++++ Records provided
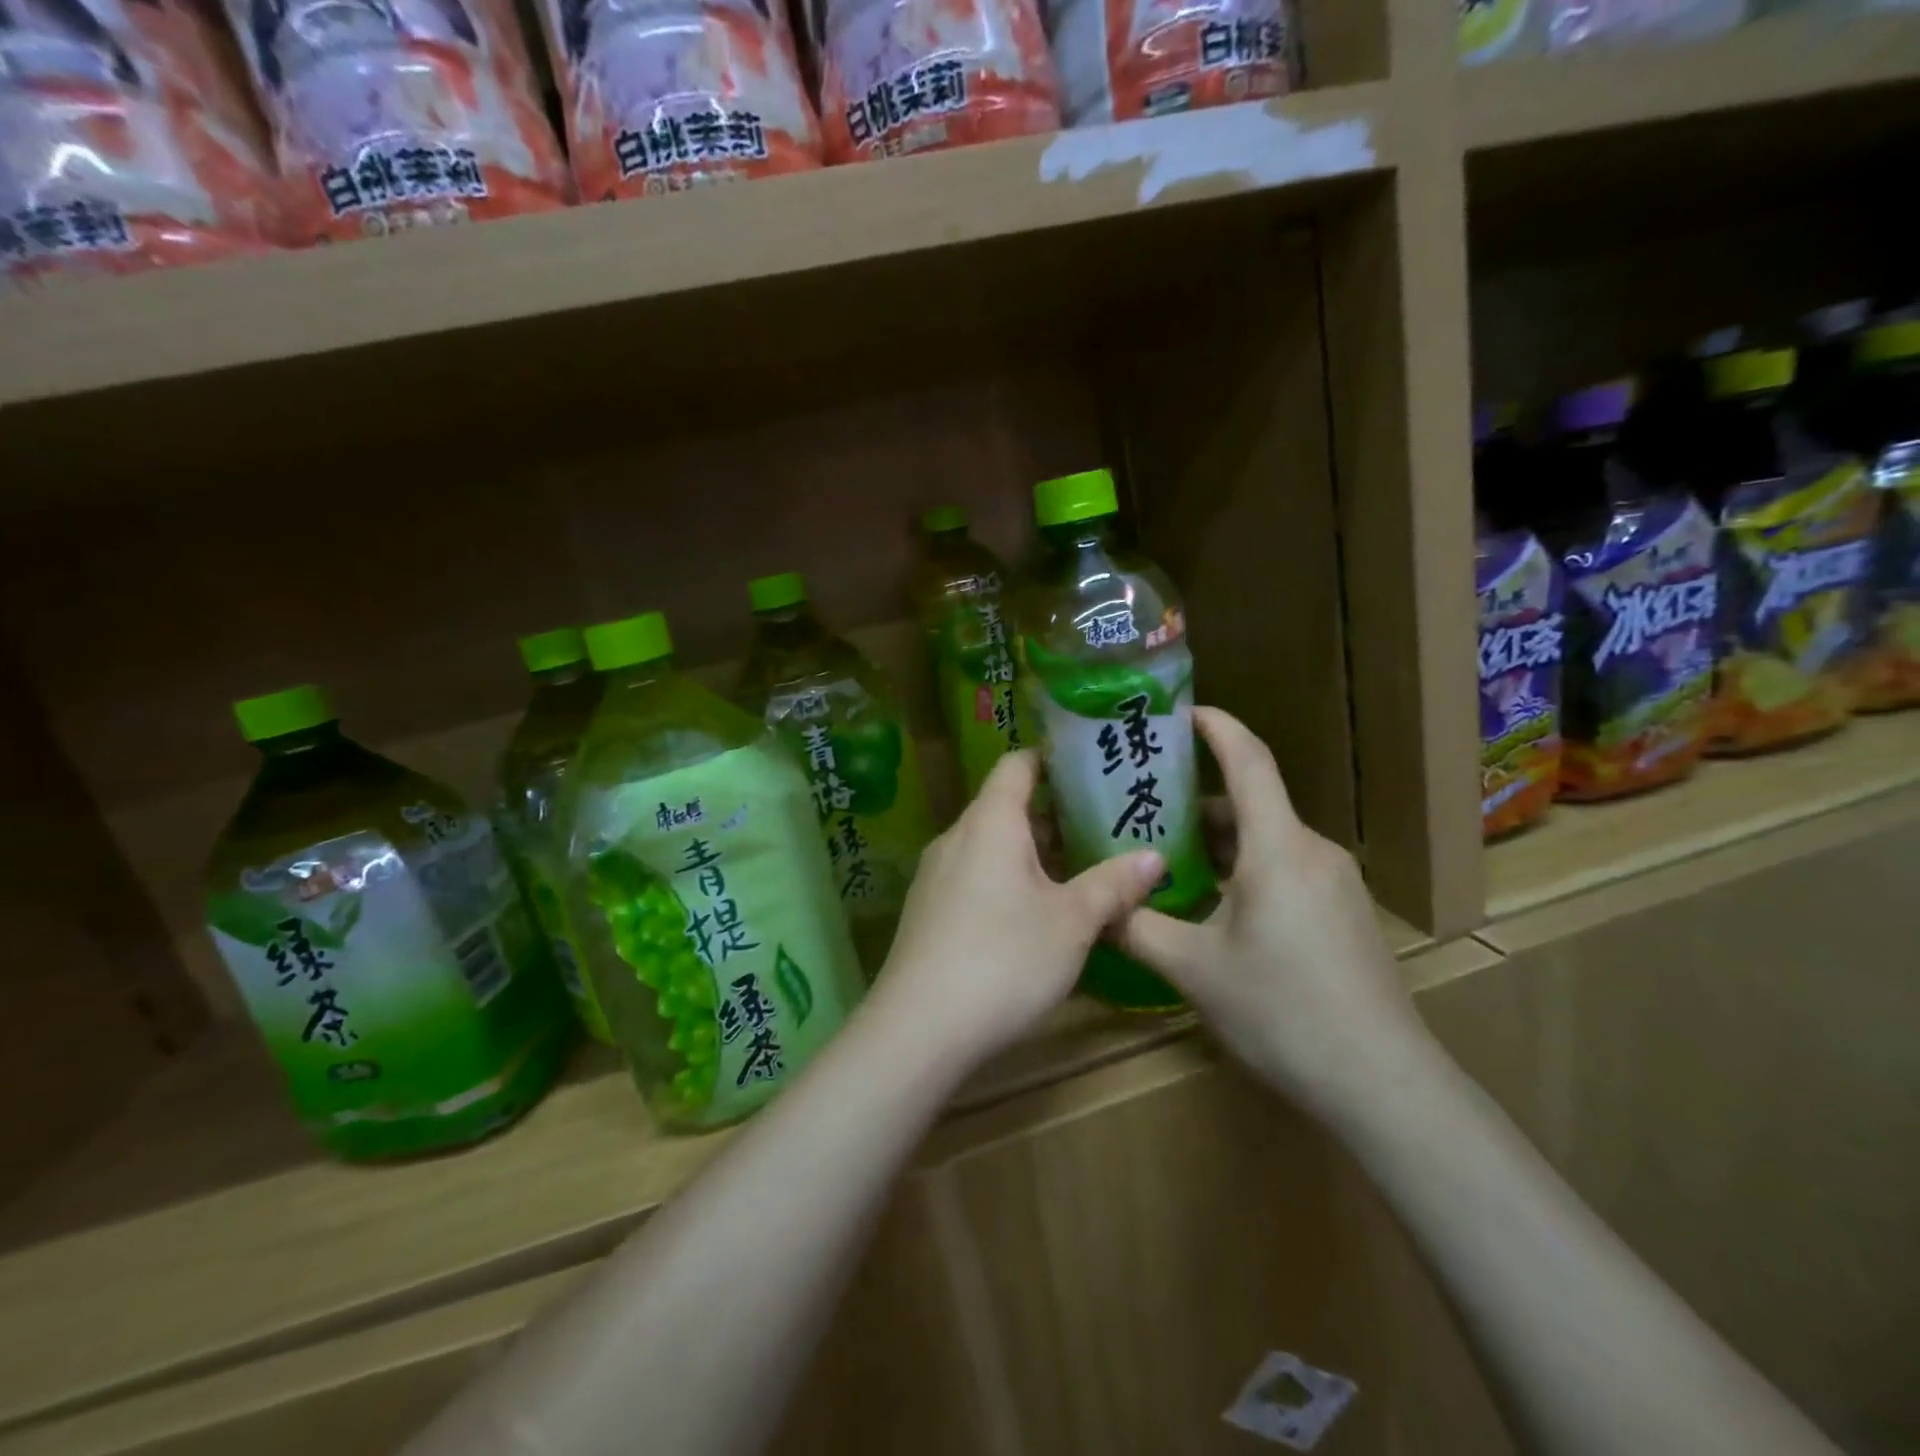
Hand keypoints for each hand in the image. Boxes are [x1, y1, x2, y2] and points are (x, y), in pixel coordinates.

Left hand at [871, 749, 1163, 1071]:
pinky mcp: (928, 911)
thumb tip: (1154, 856)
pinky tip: (1034, 914)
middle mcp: (956, 837)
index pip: (1018, 764)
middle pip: (1005, 806)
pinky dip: (1006, 879)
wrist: (919, 1029)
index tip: (1090, 766)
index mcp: (990, 822)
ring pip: (990, 845)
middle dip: (1053, 815)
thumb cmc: (1005, 958)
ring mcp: (935, 875)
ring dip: (1032, 853)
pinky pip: (973, 876)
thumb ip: (1113, 884)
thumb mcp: (1072, 922)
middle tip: (1101, 827)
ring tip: (1077, 871)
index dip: (1052, 759)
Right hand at [1115, 707, 1428, 1119]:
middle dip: (1196, 799)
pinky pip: (1285, 867)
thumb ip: (1137, 927)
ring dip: (1219, 840)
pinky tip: (1213, 902)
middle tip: (1141, 804)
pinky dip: (1244, 867)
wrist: (1380, 1083)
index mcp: (1277, 848)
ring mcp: (1335, 881)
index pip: (1248, 760)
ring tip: (1166, 855)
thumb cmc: (1280, 1011)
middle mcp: (1311, 850)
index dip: (1216, 726)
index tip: (1180, 711)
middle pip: (1251, 803)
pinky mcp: (1345, 911)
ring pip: (1267, 839)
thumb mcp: (1193, 969)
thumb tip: (1094, 904)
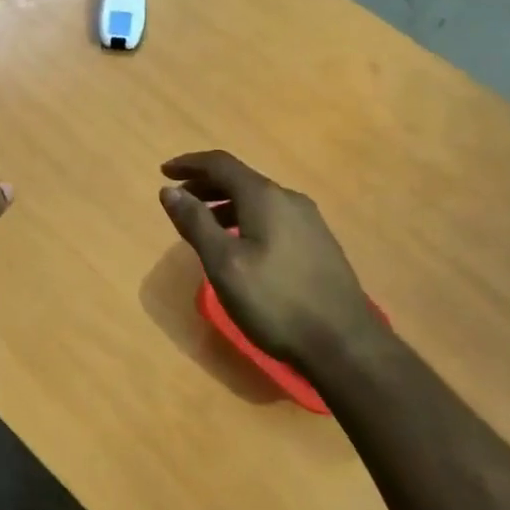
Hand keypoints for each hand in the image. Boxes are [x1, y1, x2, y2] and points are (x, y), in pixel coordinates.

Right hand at [158, 150, 374, 366]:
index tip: (163, 172)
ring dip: (225, 204)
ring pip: (258, 200)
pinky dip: (246, 218)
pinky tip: (239, 245)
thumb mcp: (223, 263)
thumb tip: (169, 190)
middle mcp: (289, 199)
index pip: (220, 164)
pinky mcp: (319, 244)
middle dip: (205, 184)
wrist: (346, 345)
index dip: (189, 164)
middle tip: (179, 199)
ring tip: (203, 224)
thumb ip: (195, 223)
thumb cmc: (275, 301)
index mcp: (265, 197)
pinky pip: (273, 217)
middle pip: (240, 179)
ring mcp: (309, 222)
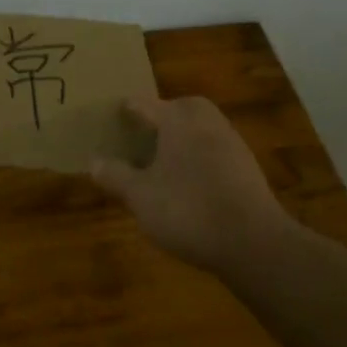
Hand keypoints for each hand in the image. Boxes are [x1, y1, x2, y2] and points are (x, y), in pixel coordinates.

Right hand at [92, 96, 287, 273]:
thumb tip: (93, 161)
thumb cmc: (188, 209)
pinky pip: (213, 152)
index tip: (110, 119)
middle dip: (159, 119)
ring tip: (160, 164)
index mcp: (177, 118)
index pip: (143, 104)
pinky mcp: (246, 167)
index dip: (124, 111)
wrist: (253, 242)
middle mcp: (206, 120)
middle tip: (139, 138)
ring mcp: (231, 142)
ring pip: (197, 130)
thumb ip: (115, 175)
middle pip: (177, 110)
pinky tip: (188, 185)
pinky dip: (197, 160)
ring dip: (180, 141)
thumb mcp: (140, 196)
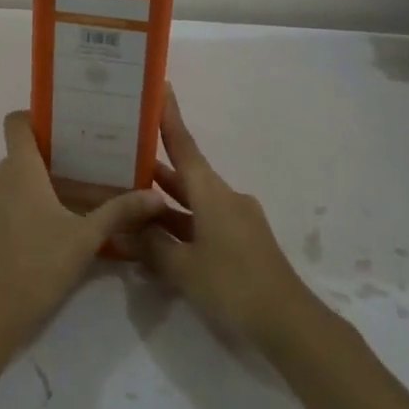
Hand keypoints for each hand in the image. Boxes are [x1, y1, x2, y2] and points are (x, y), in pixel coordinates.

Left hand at [0, 112, 168, 353]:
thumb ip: (120, 212)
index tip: (67, 128)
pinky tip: (51, 230)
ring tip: (75, 201)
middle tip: (89, 171)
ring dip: (39, 187)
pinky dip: (24, 207)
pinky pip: (3, 203)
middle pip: (23, 155)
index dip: (37, 116)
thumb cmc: (37, 266)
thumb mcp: (86, 239)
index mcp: (18, 169)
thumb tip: (156, 196)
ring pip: (13, 181)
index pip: (16, 122)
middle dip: (53, 161)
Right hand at [136, 86, 313, 349]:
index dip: (169, 117)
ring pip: (191, 202)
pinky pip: (202, 223)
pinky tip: (155, 240)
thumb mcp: (183, 268)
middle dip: (154, 166)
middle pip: (184, 175)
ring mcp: (235, 220)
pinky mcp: (240, 242)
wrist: (288, 322)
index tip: (161, 86)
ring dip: (164, 201)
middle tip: (121, 154)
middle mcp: (224, 198)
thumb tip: (128, 227)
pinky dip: (179, 226)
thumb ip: (152, 245)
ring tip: (127, 197)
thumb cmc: (233, 285)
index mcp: (212, 193)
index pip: (184, 146)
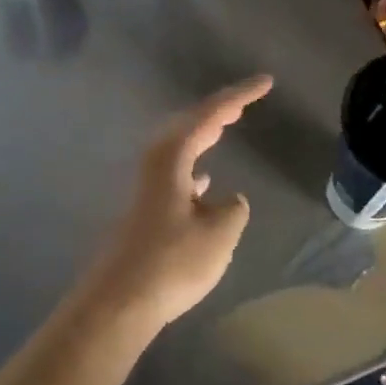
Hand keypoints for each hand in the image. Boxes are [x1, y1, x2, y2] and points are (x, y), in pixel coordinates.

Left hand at [74, 75, 272, 334]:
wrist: (119, 302)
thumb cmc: (172, 262)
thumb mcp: (219, 234)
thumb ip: (232, 211)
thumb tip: (229, 200)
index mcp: (172, 159)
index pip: (209, 115)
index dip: (239, 96)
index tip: (266, 82)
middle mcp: (156, 165)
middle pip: (189, 125)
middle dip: (219, 109)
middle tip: (247, 99)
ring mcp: (148, 189)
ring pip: (180, 149)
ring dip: (204, 135)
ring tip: (226, 125)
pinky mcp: (146, 212)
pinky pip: (176, 174)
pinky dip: (194, 166)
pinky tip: (205, 182)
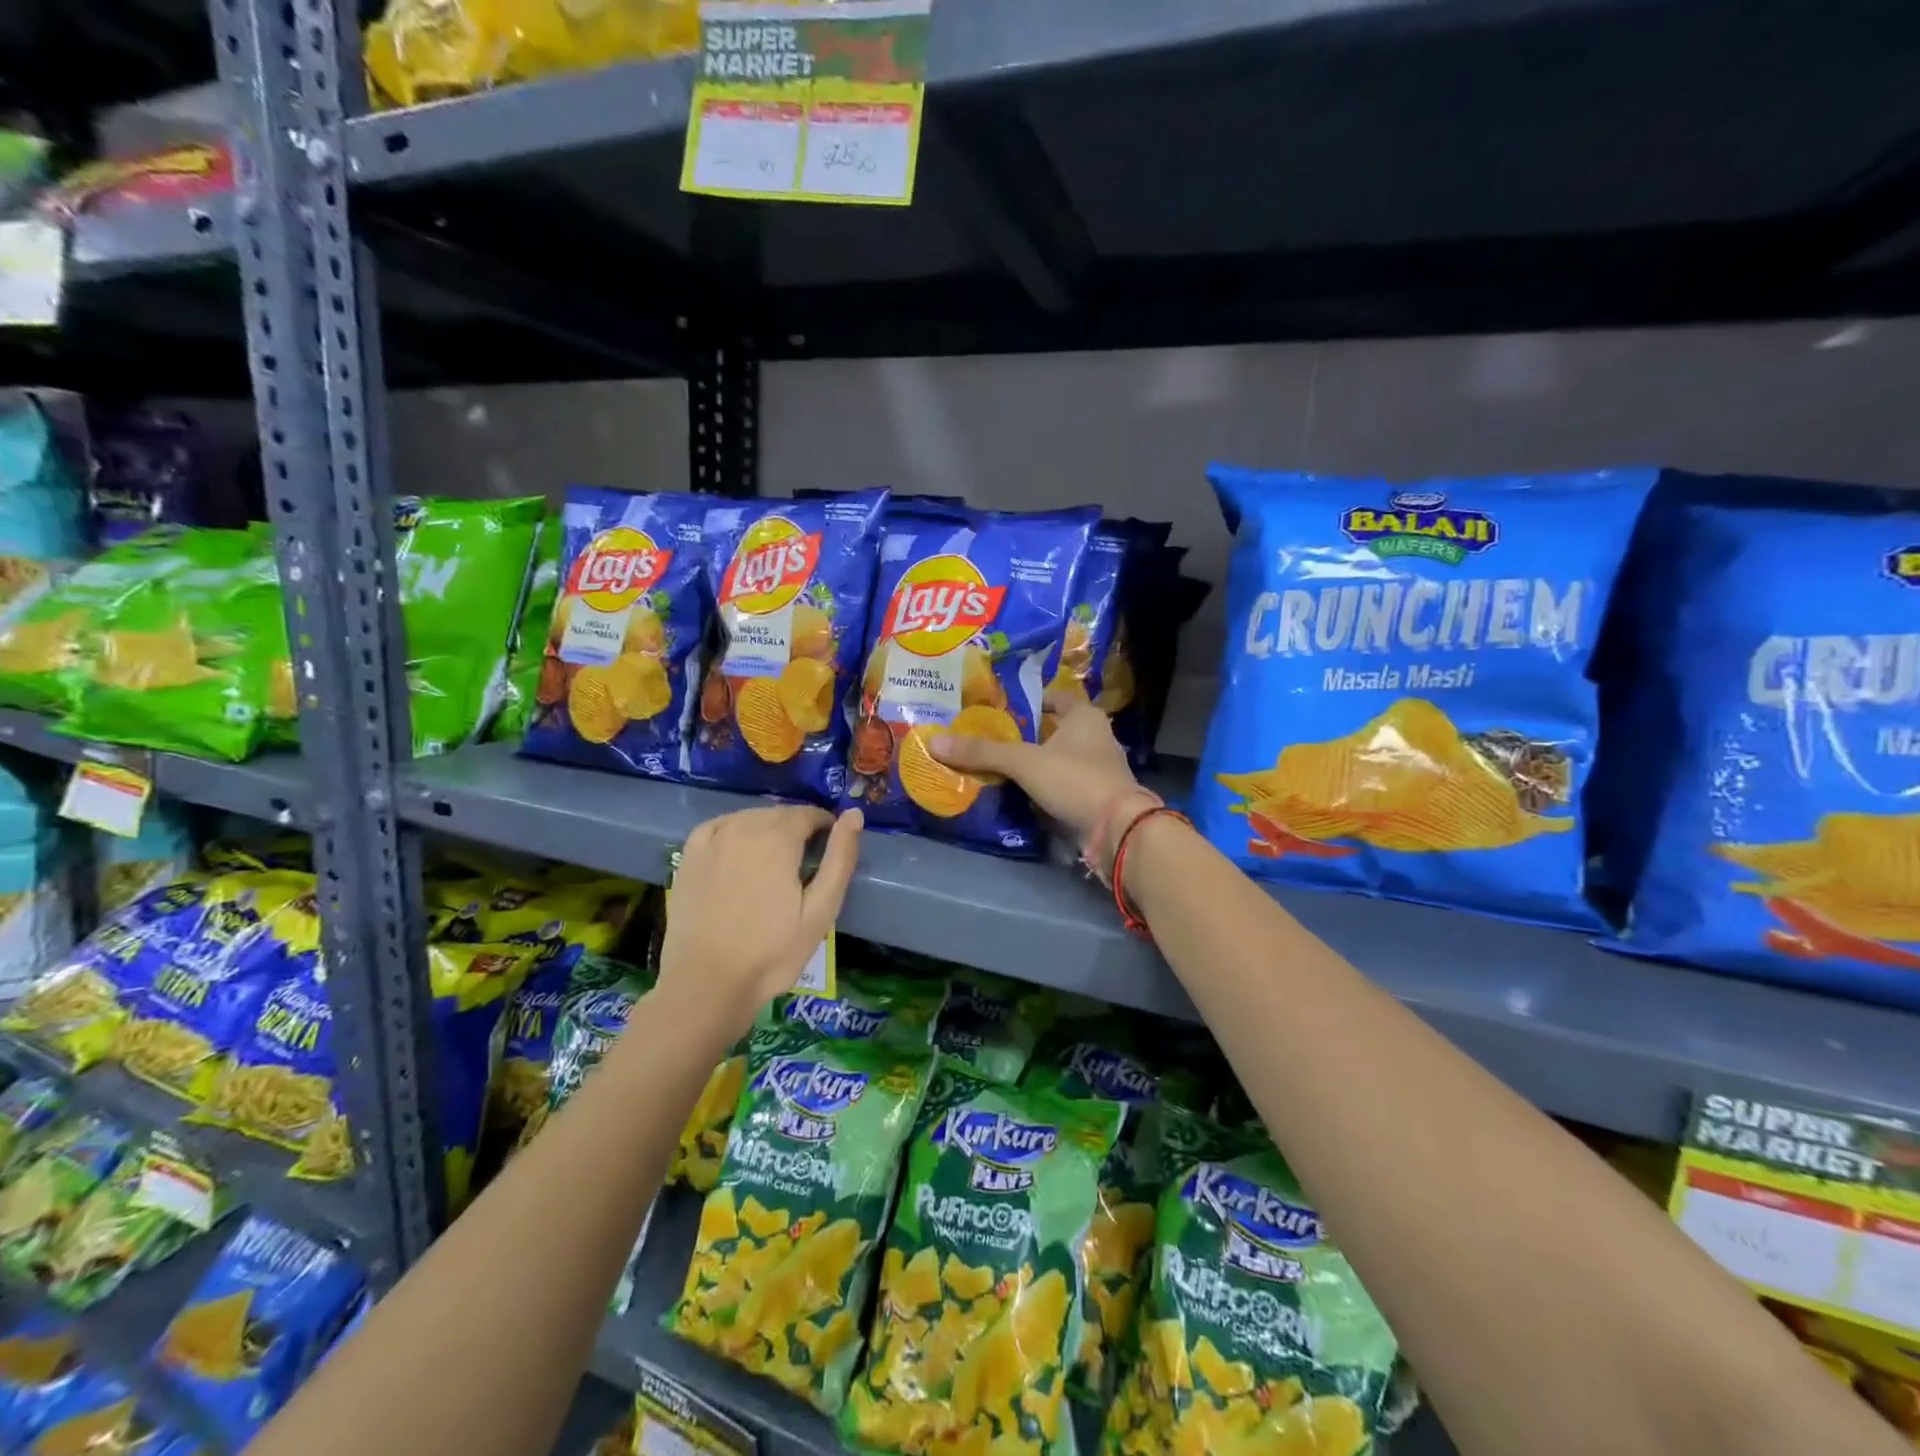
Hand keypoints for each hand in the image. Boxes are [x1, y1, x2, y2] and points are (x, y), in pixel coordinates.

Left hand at [657, 805, 862, 1033]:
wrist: (707, 985)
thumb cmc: (772, 953)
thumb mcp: (821, 910)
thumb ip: (840, 858)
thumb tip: (855, 813)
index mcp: (777, 838)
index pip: (809, 814)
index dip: (825, 828)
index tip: (829, 852)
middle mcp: (743, 828)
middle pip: (779, 814)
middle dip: (797, 829)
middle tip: (804, 865)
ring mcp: (711, 841)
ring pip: (750, 818)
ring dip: (767, 830)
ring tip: (774, 864)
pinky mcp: (689, 857)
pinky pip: (719, 826)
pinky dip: (735, 831)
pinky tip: (739, 852)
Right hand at [930, 688, 1142, 864]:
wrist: (1117, 832)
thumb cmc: (1075, 781)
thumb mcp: (1024, 762)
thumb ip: (982, 752)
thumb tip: (935, 741)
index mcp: (1085, 717)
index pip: (1052, 697)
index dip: (1026, 699)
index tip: (995, 707)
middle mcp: (1094, 738)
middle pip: (1051, 730)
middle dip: (1022, 735)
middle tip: (985, 736)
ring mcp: (1095, 770)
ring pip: (1054, 760)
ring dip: (1030, 764)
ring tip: (992, 764)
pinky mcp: (1091, 798)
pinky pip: (1059, 786)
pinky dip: (1039, 788)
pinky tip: (1014, 793)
++++++++
How to complete this task
Repeat the data verbatim through the "ring mcp: (1335, 881)" line, no pictures.

Result
Hand keypoints for each hand in the image. Boxes are [x1, y1, x2, y2] and points are (x, y), in pixel coordinates.

Left hand at [871, 749, 1163, 1071]:
pinky mcp: (928, 911)
thumb tip: (1154, 856)
pinky tip: (1034, 914)
middle mcp: (956, 837)
index pip: (1018, 764)
middle pip: (1005, 806)
pinky dip: (1006, 879)
wrist: (919, 1029)
index tip: (1090, 766)
index mcp: (990, 822)
ring pip: (990, 845)
middle dip: (1053, 815)
thumb cmc: (1005, 958)
ring mcp: (935, 875)
ring dip: (1032, 853)
pinky pip: (973, 876)
thumb ip: (1113, 884)
thumb mcp: (1072, 922)
middle tip: (1101, 827)
ring tip: (1077, 871)
index dip: (1052, 759)
Right hand at [1115, 707, 1428, 1119]:
middle dip: (1196, 799)
pinky pip: (1285, 867)
thumb ip: (1137, 927)
ring dip: (1219, 840)
pinky tip: (1213, 902)
middle tip: (1141, 804)
pinky dip: (1244, 867)
wrist: (1380, 1083)
index mcp: (1277, 848)
ring mcp: (1335, 881)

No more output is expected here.